When the composition according to the present invention includes a surfactant, the content of the surfactant with respect to the total solid content of the composition is preferably 0.0001 to 2.0 mass %, more preferably 0.0005 to 1.0 mass %, still more preferably 0.1 to 1.0 mass %.

Other Additives

The composition according to the present invention may further include a dissolution inhibition compound, a dye, a plasticizer, a light sensitizer, a light absorbent, and/or a compound that improves solubility in a developer (for example, a phenol compound having a molecular weight of 1000 or less, or an alicyclic or aliphatic compound including a carboxyl group).

The composition according to the present invention may further include a dissolution inhibition compound. The term “dissolution inhibition compound” refers to a compound that has a molecular weight of 3000 or less and that is decomposed due to the action of acid to undergo a decrease in the solubility in an organic-based developer.

A method for producing a composition according to the present invention may include a step of mixing the resin included in the composition with another component that can be included, as needed, in the composition.

→ WHAT IS ASKED
Supply the next part of the passage on the composition and its additives, starting after its final sentence. The listing has nothing to do with the passage on the composition and its additives.

→ SUPPLIED INFORMATION
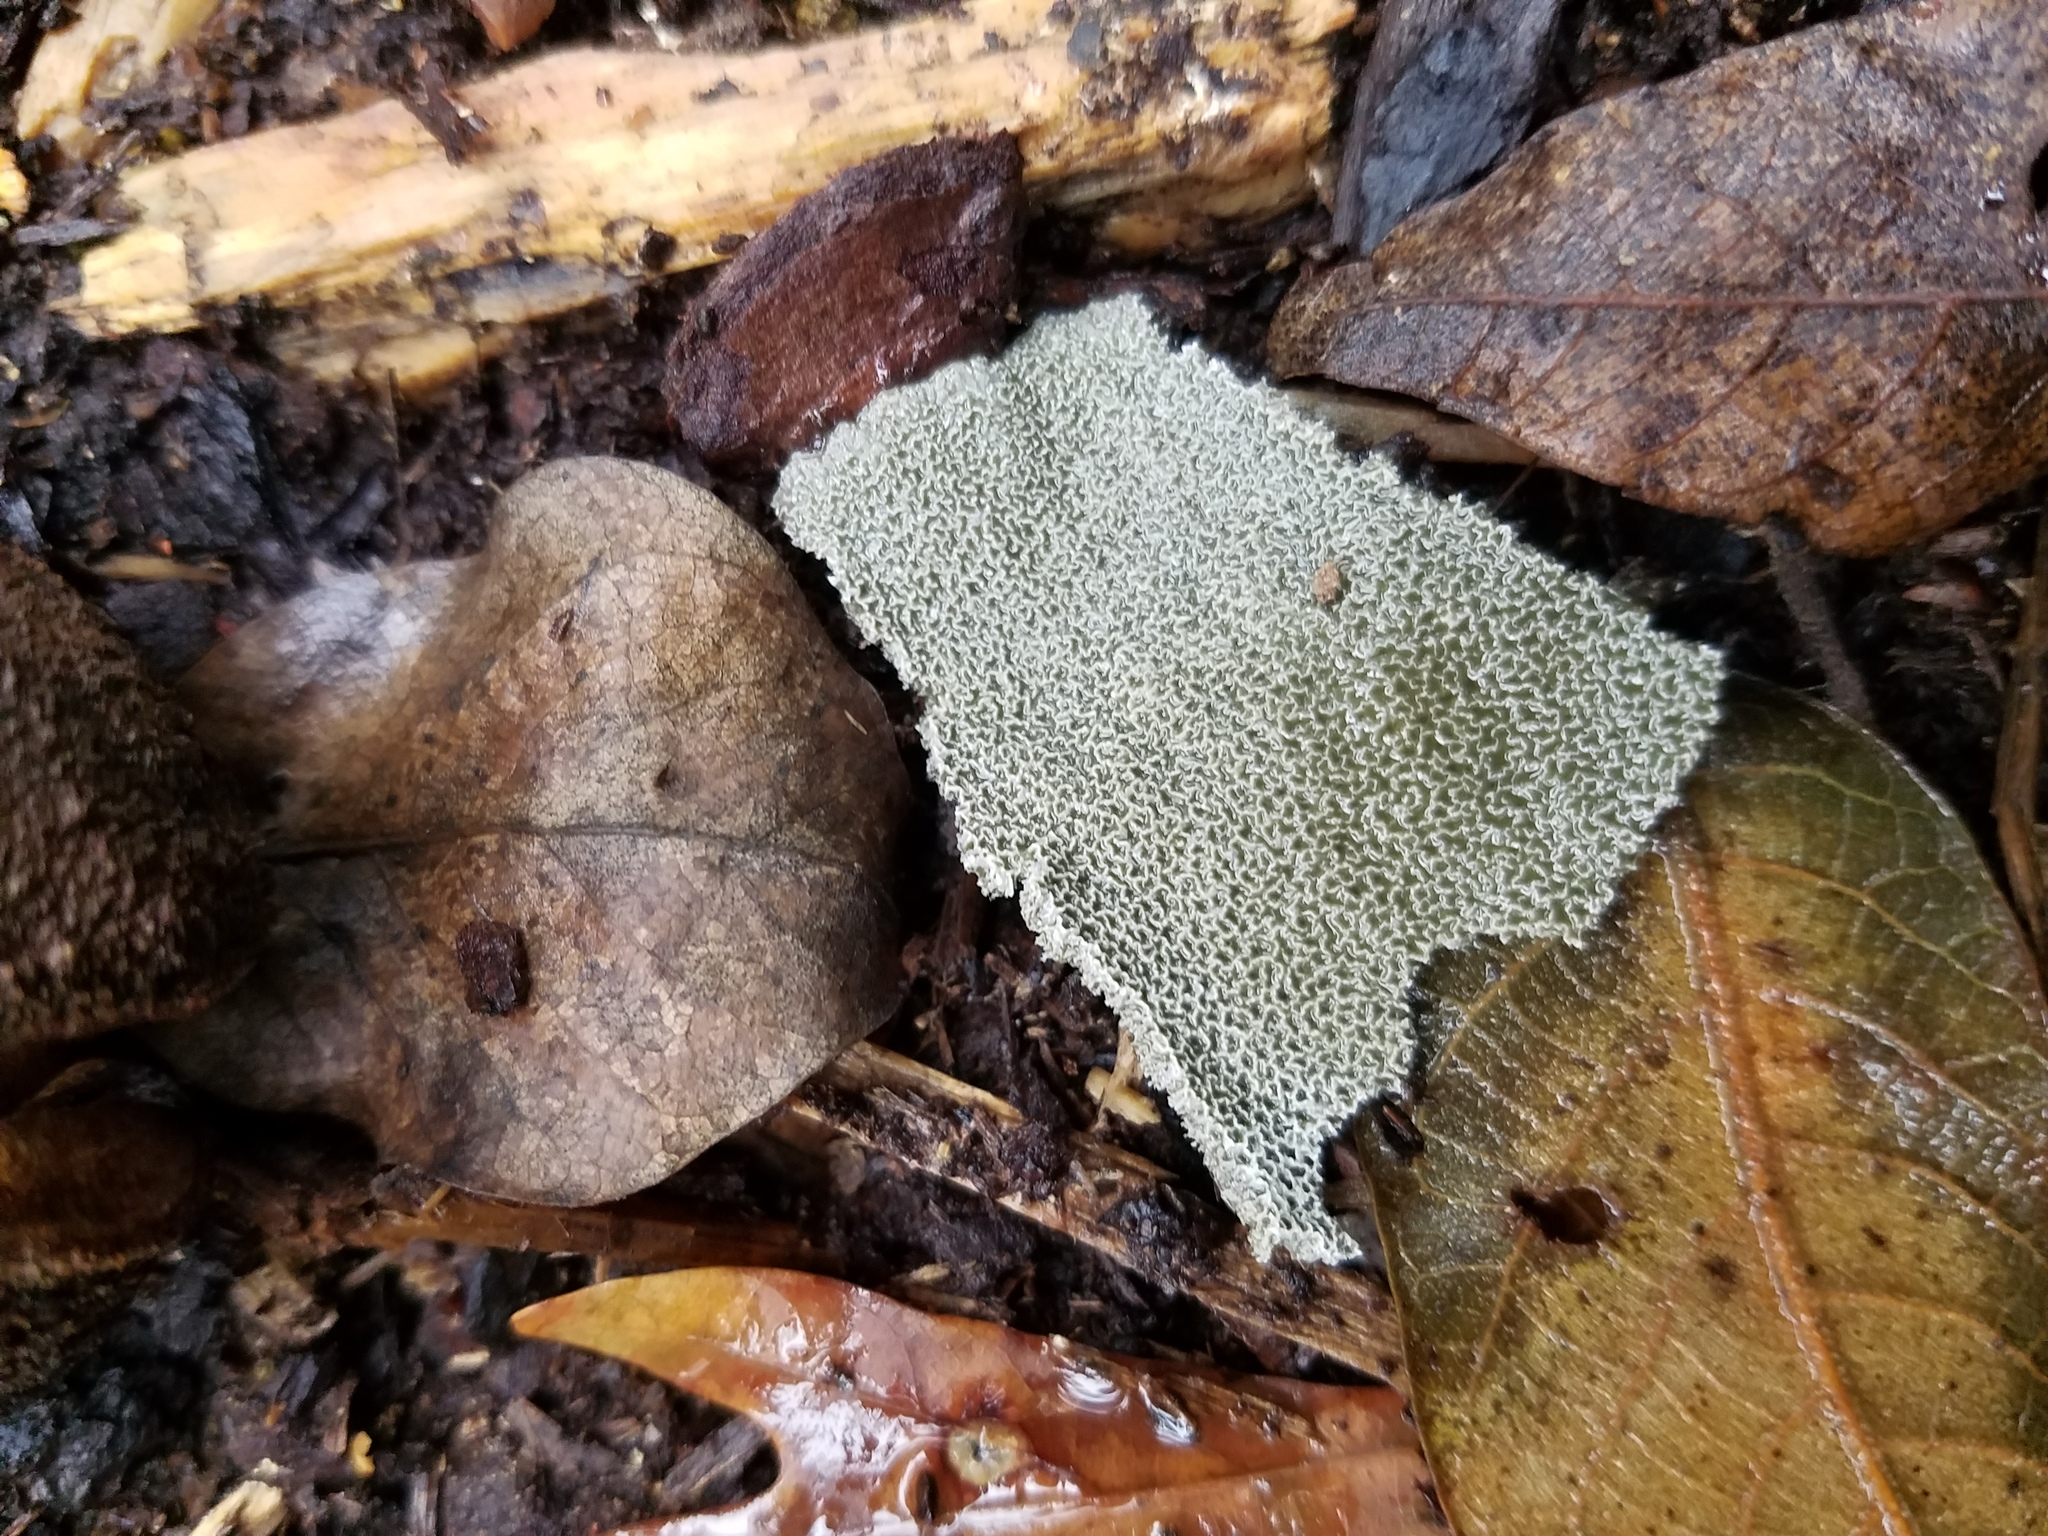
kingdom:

→ OUTPUT
Applications

The composition according to the present invention relates to an actinic ray-sensitive or radiation-sensitive resin composition that reacts due to irradiation with an actinic ray or a radiation to undergo a change in a property. More specifically, the composition according to the present invention relates to an actinic ray-sensitive or radiation-sensitive resin composition used for a step of producing a semiconductor such as an IC (Integrated Circuit), production of a circuit board for, for example, liquid crystal or a thermal head, production of an imprint mold structure, another photo fabrication step, or production of a planographic plate or an acid curable composition. A pattern formed in the present invention is usable in an etching step, an ion implantation step, a bump electrode formation step, a redistribution formation step, and MEMS (Micro Electro Mechanical Systems), for example.

Pattern Forming Method

The procedures of the pattern forming method using the above-described method for producing a resin is not particularly limited, but preferably have the following steps:

Step 1: a step of performing the method for producing a resin to produce the resin;

Step 2: a step of using an actinic ray-sensitive or radiation-sensitive resin composition containing the resin, to form, on a substrate, an actinic ray-sensitive or radiation-sensitive film;

Step 3: a step of exposing the actinic ray-sensitive or radiation-sensitive film; and

Step 4: a step of using a developer, to develop the exposed actinic ray-sensitive or radiation-sensitive film, to form a pattern.

Hereinafter, procedures in each of the steps will be described in detail.

Step 1: Resin Production Step

Step 1 is a step of performing the method for producing a resin, to produce the resin. The method for producing a resin according to the present invention is the same as that described above.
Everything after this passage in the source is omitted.